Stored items
"""

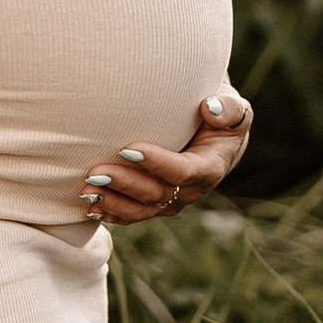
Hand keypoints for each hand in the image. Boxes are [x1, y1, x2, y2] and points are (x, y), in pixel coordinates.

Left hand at [79, 86, 252, 227]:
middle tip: (96, 170)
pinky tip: (89, 205)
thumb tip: (210, 108)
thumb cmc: (221, 117)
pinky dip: (110, 212)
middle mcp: (190, 191)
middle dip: (125, 184)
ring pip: (141, 211)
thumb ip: (228, 108)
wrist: (215, 138)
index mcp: (210, 168)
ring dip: (113, 201)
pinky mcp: (154, 204)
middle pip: (157, 195)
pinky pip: (132, 215)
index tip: (128, 148)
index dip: (157, 163)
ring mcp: (171, 201)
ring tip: (86, 188)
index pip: (183, 171)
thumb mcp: (235, 107)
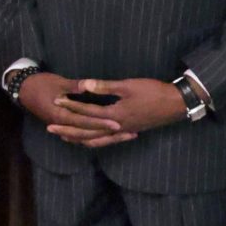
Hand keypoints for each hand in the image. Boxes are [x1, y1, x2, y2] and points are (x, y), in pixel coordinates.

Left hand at [65, 77, 188, 140]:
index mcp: (114, 115)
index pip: (87, 112)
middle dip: (67, 130)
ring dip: (79, 138)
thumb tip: (84, 85)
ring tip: (64, 137)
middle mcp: (116, 127)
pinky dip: (95, 141)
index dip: (71, 105)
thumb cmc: (153, 92)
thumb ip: (105, 86)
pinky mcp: (129, 131)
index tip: (56, 100)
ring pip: (96, 140)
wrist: (176, 104)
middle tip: (49, 128)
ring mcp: (123, 132)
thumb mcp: (128, 86)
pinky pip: (107, 141)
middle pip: (87, 132)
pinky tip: (90, 139)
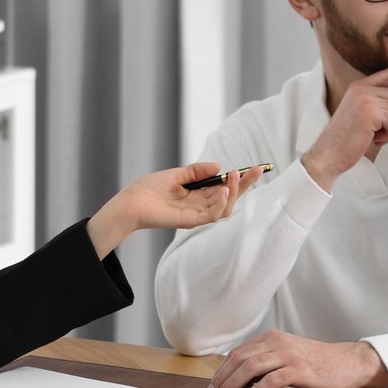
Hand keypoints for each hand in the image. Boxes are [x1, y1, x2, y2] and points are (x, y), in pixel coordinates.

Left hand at [87, 162, 265, 256]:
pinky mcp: (190, 221)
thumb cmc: (147, 190)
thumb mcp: (175, 175)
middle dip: (245, 184)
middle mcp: (200, 206)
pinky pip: (212, 215)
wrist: (129, 203)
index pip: (225, 187)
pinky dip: (221, 203)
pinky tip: (224, 190)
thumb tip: (218, 166)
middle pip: (231, 197)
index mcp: (197, 195)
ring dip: (234, 192)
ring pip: (225, 208)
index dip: (241, 179)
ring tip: (235, 177)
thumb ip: (196, 171)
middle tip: (257, 170)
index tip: (256, 167)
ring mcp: (196, 214)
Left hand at [204, 330, 387, 387]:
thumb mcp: (288, 354)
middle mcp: (278, 343)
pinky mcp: (300, 370)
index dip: (222, 369)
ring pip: (251, 367)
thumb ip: (267, 359)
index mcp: (272, 338)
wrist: (347, 362)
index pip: (239, 352)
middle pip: (240, 358)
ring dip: (233, 383)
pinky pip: (271, 379)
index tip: (213, 383)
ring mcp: (289, 355)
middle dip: (223, 377)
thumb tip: (240, 376)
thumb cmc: (317, 361)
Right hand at [302, 69, 387, 188]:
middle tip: (384, 130)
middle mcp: (362, 88)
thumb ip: (378, 100)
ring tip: (377, 136)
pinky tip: (375, 140)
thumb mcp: (361, 111)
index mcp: (359, 85)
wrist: (328, 154)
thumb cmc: (346, 138)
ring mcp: (366, 100)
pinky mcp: (371, 114)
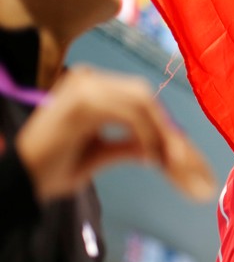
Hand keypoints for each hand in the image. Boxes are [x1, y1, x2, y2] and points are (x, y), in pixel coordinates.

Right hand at [15, 66, 215, 201]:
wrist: (20, 180)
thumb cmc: (55, 168)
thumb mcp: (102, 154)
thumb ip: (131, 145)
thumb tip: (161, 148)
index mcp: (93, 89)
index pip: (140, 99)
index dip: (165, 126)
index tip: (185, 155)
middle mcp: (89, 81)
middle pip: (146, 97)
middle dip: (168, 129)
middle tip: (182, 160)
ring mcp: (84, 87)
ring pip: (142, 103)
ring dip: (161, 134)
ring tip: (169, 163)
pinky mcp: (80, 102)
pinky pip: (128, 113)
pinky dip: (146, 134)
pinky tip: (151, 157)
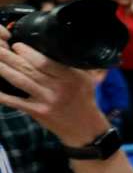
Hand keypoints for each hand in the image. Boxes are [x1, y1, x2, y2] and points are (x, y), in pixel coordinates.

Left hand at [0, 32, 111, 146]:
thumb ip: (70, 66)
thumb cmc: (83, 99)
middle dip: (10, 57)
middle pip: (29, 69)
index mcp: (71, 77)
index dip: (28, 52)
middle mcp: (58, 88)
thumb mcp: (84, 79)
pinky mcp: (37, 112)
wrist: (84, 127)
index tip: (17, 45)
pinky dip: (3, 95)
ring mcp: (46, 101)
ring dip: (4, 70)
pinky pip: (15, 101)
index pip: (45, 62)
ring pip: (20, 81)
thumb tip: (50, 49)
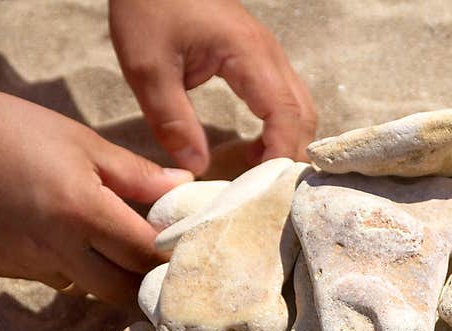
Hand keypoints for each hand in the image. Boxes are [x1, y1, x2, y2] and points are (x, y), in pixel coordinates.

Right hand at [0, 78, 192, 305]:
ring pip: (84, 288)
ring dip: (104, 275)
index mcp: (83, 213)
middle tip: (156, 265)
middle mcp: (57, 248)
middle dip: (143, 283)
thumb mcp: (82, 143)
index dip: (170, 258)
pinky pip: (48, 277)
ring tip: (109, 247)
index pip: (145, 256)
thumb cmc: (11, 130)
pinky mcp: (0, 268)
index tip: (184, 253)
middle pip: (120, 291)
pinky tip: (58, 236)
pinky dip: (65, 265)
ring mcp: (26, 263)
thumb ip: (137, 173)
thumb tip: (184, 185)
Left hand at [109, 0, 317, 173]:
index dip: (281, 156)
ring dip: (289, 143)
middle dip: (292, 156)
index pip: (285, 115)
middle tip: (268, 192)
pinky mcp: (259, 58)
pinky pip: (286, 100)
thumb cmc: (147, 7)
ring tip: (261, 175)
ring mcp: (268, 54)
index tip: (265, 189)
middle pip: (304, 115)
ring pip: (300, 108)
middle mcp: (269, 55)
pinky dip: (281, 129)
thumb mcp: (147, 67)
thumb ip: (172, 119)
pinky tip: (256, 149)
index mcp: (249, 55)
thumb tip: (198, 167)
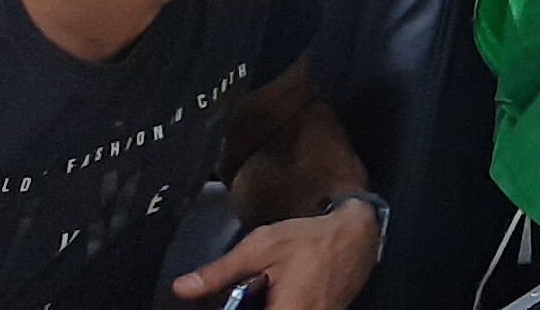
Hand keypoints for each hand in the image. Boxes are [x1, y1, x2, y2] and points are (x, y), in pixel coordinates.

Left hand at [171, 199, 380, 309]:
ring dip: (260, 307)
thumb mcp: (261, 247)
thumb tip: (182, 288)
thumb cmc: (311, 239)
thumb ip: (220, 271)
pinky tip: (271, 297)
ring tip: (260, 292)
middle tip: (242, 295)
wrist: (357, 236)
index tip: (231, 302)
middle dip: (245, 307)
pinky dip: (277, 307)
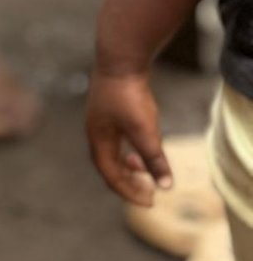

"""

AIM OF THE TASK: Copy each entry exactly as written. Pictures do not belong in the copy.

SOLUTION:
Hand keypoints for each hand in the image. Boxes are [x1, y1, x2, y2] and points are (x, y), in pixel coordinates.

Left hand at [79, 86, 252, 227]:
middle tip: (96, 170)
pinky tip: (89, 205)
thumb tip: (210, 108)
thumb cmc: (221, 117)
pinky dip: (110, 212)
middle mcp: (190, 191)
middle dip: (125, 184)
ring pip: (141, 211)
thumb ip: (228, 108)
wrist: (215, 138)
index mcp: (210, 168)
ring dip: (113, 201)
pinky mcp: (154, 204)
middle pip: (157, 195)
pinky pip: (132, 215)
index tip: (128, 148)
index dip: (157, 163)
ring mcp: (171, 201)
ring tip: (86, 188)
index pip: (183, 171)
thumb mcp: (235, 107)
Hand keypoints for each hand in the image. Boxes are [x1, y1, x2, y2] and points are (x, y), in pixel coordinates.

Left hand at [65, 77, 188, 140]:
index mcp: (114, 115)
index pip: (87, 112)
middle dip: (67, 130)
ring dip: (79, 138)
thumb tip: (84, 85)
ring tip: (64, 137)
middle mcp: (116, 127)
pinky dip: (95, 141)
index dip: (71, 105)
thumb cmc: (153, 92)
thumb ip: (105, 86)
pinky mcp: (129, 131)
index tip: (56, 100)
ring pip: (96, 140)
wrist: (176, 104)
middle tip: (49, 128)
ring mcp: (123, 132)
thumb mcp: (128, 86)
pinky pip: (107, 141)
middle pip: (87, 132)
pinky tip: (90, 139)
Hand keypoints for each hand in the image. Boxes are [x1, y1, x2, y2] and points are (x, y), in pixel coordinates.

Left hand at [87, 162, 265, 256]:
pinky mcp: (190, 221)
thumb cmc: (147, 190)
thumb mcp: (175, 175)
middle dip: (245, 184)
middle mcp: (200, 206)
pinky pip: (212, 215)
wrist: (129, 203)
index pip: (225, 187)
pinky dip: (221, 203)
pinky tip: (224, 190)
thumb tip: (218, 166)
middle pip: (231, 197)
index mcp: (197, 195)
ring dip: (234, 192)
ring pip: (225, 208)
index dip: (241, 179)
ring tip: (235, 177)
thumb ip: (196, 171)
middle tip: (257, 170)
index tip: (256, 167)
ring mcp: (196, 214)
Left hand at [204, 330, 387, 387]:
thumb mcp: (288, 354)
middle mcp: (278, 343)
pinky mcp: (300, 370)
index dip: (222, 369)
ring pip: (251, 367)
thumb ip: (267, 359)
index mcp: (272, 338)
wrist: (347, 362)
index pip: (239, 352)
middle pip: (240, 358)
ring dip: (233, 383)
pinky pip: (271, 379)
index tip: (213, 383)
ring mcp: (289, 355)
middle dip: (223, 377)
thumb tip: (240, 376)
thumb cmc: (317, 361)
Right hand at [302, 69, 387, 188]:
middle tip: (384, 130)
middle mcp: (362, 88)
thumb ip: (378, 100)
ring tip: (377, 136)
pinky tip: (375, 140)
thumb mcp: (361, 111)
index mcp: (359, 85)
wrist: (328, 154)
thumb cmc: (346, 138)
ring mcp: (366, 100)
pinky mcp: (371, 114)
Hand keypoints for each hand in the image. Boxes are [x1, y1, x2, y2] and points are (x, y), in pixel coordinates.

Right hand at [15, 66, 215, 201]:
wrist: (20, 180)
thumb cmc: (55, 168)
thumb mcp: (102, 154)
thumb ip: (131, 145)
thumb tip: (161, 148)
index mcp: (93, 89)
index pip: (140, 99)
index dip: (165, 126)
index tip: (185, 155)
middle mcp: (89, 81)
middle pip: (146, 97)
middle dip: (168, 129)
middle tip: (182, 160)
ring mcp: (84, 87)
ring pip: (142, 103)
ring dip: (161, 134)
ring tip: (169, 163)
pinky mcp: (80, 102)
pinky pip: (128, 113)
pinky dip: (146, 134)
pinky tip: (151, 157)
Hand keypoints for each hand in the image. Boxes are [x1, y1, x2, y2] and points are (x, y), in pixel coordinates.

Left hand at [0, 32, 111, 146]:
thumb ip: (70, 66)
thumb cmc: (83, 99)
middle dip: (10, 57)
middle pip: (29, 69)
index mcp: (71, 77)
index dip: (28, 52)
middle mcp: (58, 88)
thumb mcp: (84, 79)
pinky mcp: (37, 112)
wrist: (84, 127)
index tip: (17, 45)
pinky dip: (3, 95)
ring mcp: (46, 101)
ring dip: (4, 70)
pinky pip: (15, 101)
index pip: (45, 62)
ring pip: (20, 81)
thumb tip: (50, 49)
Hand keypoints for each hand in the image. Boxes are [x1, y1, x2, y2] and points are (x, y), in pixel coordinates.

Right hand at [0, 78, 192, 305]:
ring pip: (84, 288)
ring dip: (104, 275)
index mcp: (83, 213)
middle tip: (156, 265)
middle mcp: (57, 248)
middle dip: (143, 283)
thumb mcp: (82, 143)
index dip: (170, 258)
pinky pip: (48, 277)
ring tip: (109, 247)
index pip: (145, 256)
thumb cmc: (11, 130)
pinky mcp: (0, 268)
index tip: (184, 253)
middle pip: (120, 291)
pinky tip: (58, 236)
pinky dip: (65, 265)
ring mcp: (26, 263)
thumb ip: (137, 173)
thumb tip: (184, 185)
Left hand at [109, 0, 317, 173]:
index dip: (281, 156)
ring dip: (289, 143)
middle dip: (292, 156)
index pip: (285, 115)
middle tip: (268, 192)
pinky mcp: (259, 58)
pinky pip: (286, 100)
thumb cmc: (147, 7)
ring tip: (261, 175)
ring mcp: (268, 54)
index tip: (265, 189)
middle pip: (304, 115)
ring pip: (300, 108)
middle mcp: (269, 55)
pinky dip: (281, 129)
thumb mcp: (147, 67)
thumb ip: (172, 119)
pinky tip: (256, 149)
index mcp: (249, 55)
thumb tip: (198, 167)
Hand keypoints for each hand in the image. Boxes are [x1, y1, x2, y2] and points are (x, y), in pixel coordinates.

Left hand at [171, 199, 380, 309]:
ring dip: (260, 307)
thumb mcp: (261, 247)
thumb tip: (182, 288)
thumb cmc: (311, 239)
thumb ip: (220, 271)
pinky tip: (271, 297)
ring tip: (260, 292)
middle tip: (242, 295)
wrist: (357, 236)
index tip: (231, 302)
middle dip: (245, 307)
pinky dip: (277, 307)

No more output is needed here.